Argentine: une économie en récession, au bord du défaut, sous perfusion du FMI

L’élection présidentielle a catalysé le mécontentement généralisé des Argentins, qui se solde par le retour au pouvoir d’un duo péroniste, Alberto Fernandez et l’ex-dirigeante Cristina Kirchner au poste de vice-présidente. Sous la précédente majorité de Mauricio Macri, «il n’y a jamais eu autant de mouvements populaires, de mobilisations syndicales, indiennes…», note Christophe Ventura, de l’Iris. Et pour cause: la population subit une crise d’ampleur qui fait resurgir le spectre de la faillite de 2001. Plus de 3 % de récession prévue cette année, 50 % d’inflation, 35 % de taux de pauvreté et une nouvelle tutelle du FMI, qui a octroyé une aide record de 57 milliards de dollars, conditionnée à un sévère plan d’ajustement.

Les experts sont unanimes: le pays va avoir du mal à échapper au défaut de paiement, contraint par l’envolée de la dette publique, passée en quatre ans de 50 % à plus de 90 %. L’équation s’annonce complexe pour le président qui prend ses fonctions le 10 décembre. «Il n’a pas été élu pour serrer la vis fiscale, en même temps il doit éviter un nouveau 2001», résume Jens Arnold de l’OCDE. Sa délicate mission est de trouver un accord de restructuration de la dette avec les créanciers, dont le FMI. Alberto Fernandez a pris les devants, mardi, en annonçant qu’il ne demanderait pas le décaissement des 11 milliards restants. «Ce que je veux, c’est arrêter de demander et qu’ils me laissent rembourser», a-t-il déclaré.


Chili: le gouvernement promet une nouvelle Constitution et un nouveau contrat social

L’étincelle est partie de l’augmentation du ticket de métro à Santiago, ou plus exactement du projet d’instaurer des heures creuses et des heures pleines dans les transports. La capitale est depuis plusieurs semaines l’épicentre de manifestations qui ont donné lieu à de violents affrontements contre les forces de l’ordre. Au moins vingt personnes ont été tuées depuis le début de la crise, la plus importante que traverse le pays depuis la fin de la dictature d’Augusto Pinochet en 1990. Plus de 7 000 personnes ont été mises en détention. Cette crise marque une exaspération sociale comme dans d’autres pays de la région contre la cherté de la vie et les inégalités.

«Depuis plusieurs années, les tensions sociales augmentent car la population ne voit plus son pouvoir d’achat progresser», note Juan Carlos Diaz, de la Société générale.
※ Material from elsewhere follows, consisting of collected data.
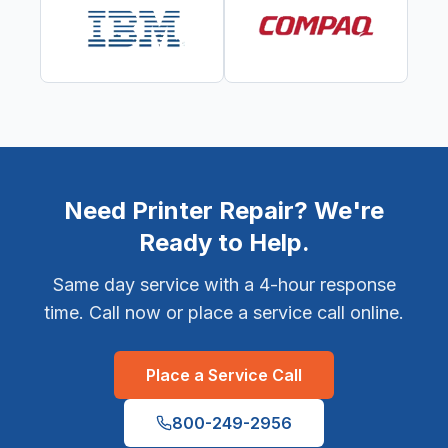
Need Printer Repair? We're
Ready to Help.
Same day service with a 4-hour response
time. Call now or place a service call online.
Place a Service Call
800-249-2956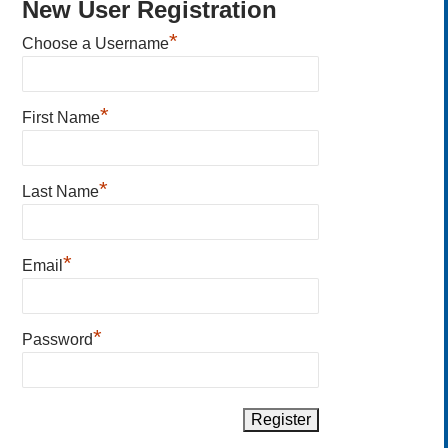
New User Registration
*
Choose a Username
*
First Name
*
Last Name
*
Email
*
Password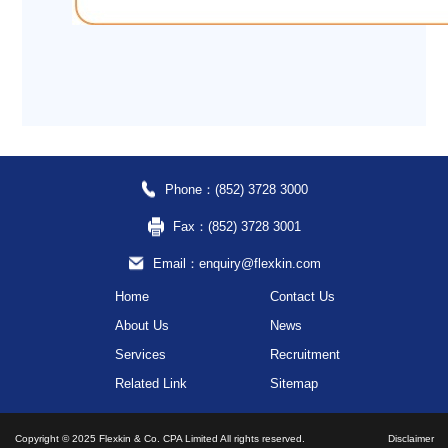
Phone：(852) 3728 3000
Fax：(852) 3728 3001
Email：enquiry@flexkin.com
Home
Contact Us
About Us
News
Services
Recruitment
Related Link
Sitemap
Copyright © 2025 Flexkin & Co. CPA Limited All rights reserved.
Disclaimer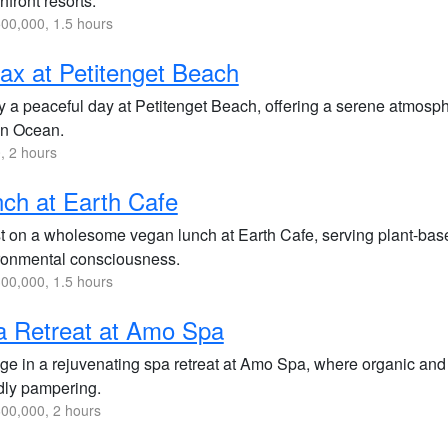
front resorts.
00,000, 1.5 hours
ax at Petitenget Beach
y a peaceful day at Petitenget Beach, offering a serene atmosphe
an Ocean.
, 2 hours
ch at Earth Cafe
t on a wholesome vegan lunch at Earth Cafe, serving plant-based
ronmental consciousness.
00,000, 1.5 hours
a Retreat at Amo Spa
ge in a rejuvenating spa retreat at Amo Spa, where organic and 
ndly pampering.
00,000, 2 hours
Pourtant, c’est l’économie la plus riche de la région, avec un PIB par habitant équivalent à la Hongrie. «Il y a aussi un ras-le-bol des élites, du manque de renouvellement de la classe politique», souligne de son côté, Anthony Caubin de l’Agence française du développement. Depuis quatre mandats, deux présidents se sont succédé au pouvoir, Michelle Bachelet et Sebastian Pinera. Après plus d’un mois de mobilisation, les manifestants ont remporté une bataille importante. Le gouvernement accepte de rédiger une nouvelle constitution pour remplacer celle datant de Pinochet. À charge pour le Congrès d’écrire le texte qui sera soumis à un référendum. L’objectif, a expliqué le gouvernement, est de «reconfigurer le contrat social, qui est apparu comme une demande fondamentale de nos concitoyens». Aucun calendrier n’a cependant été précisé.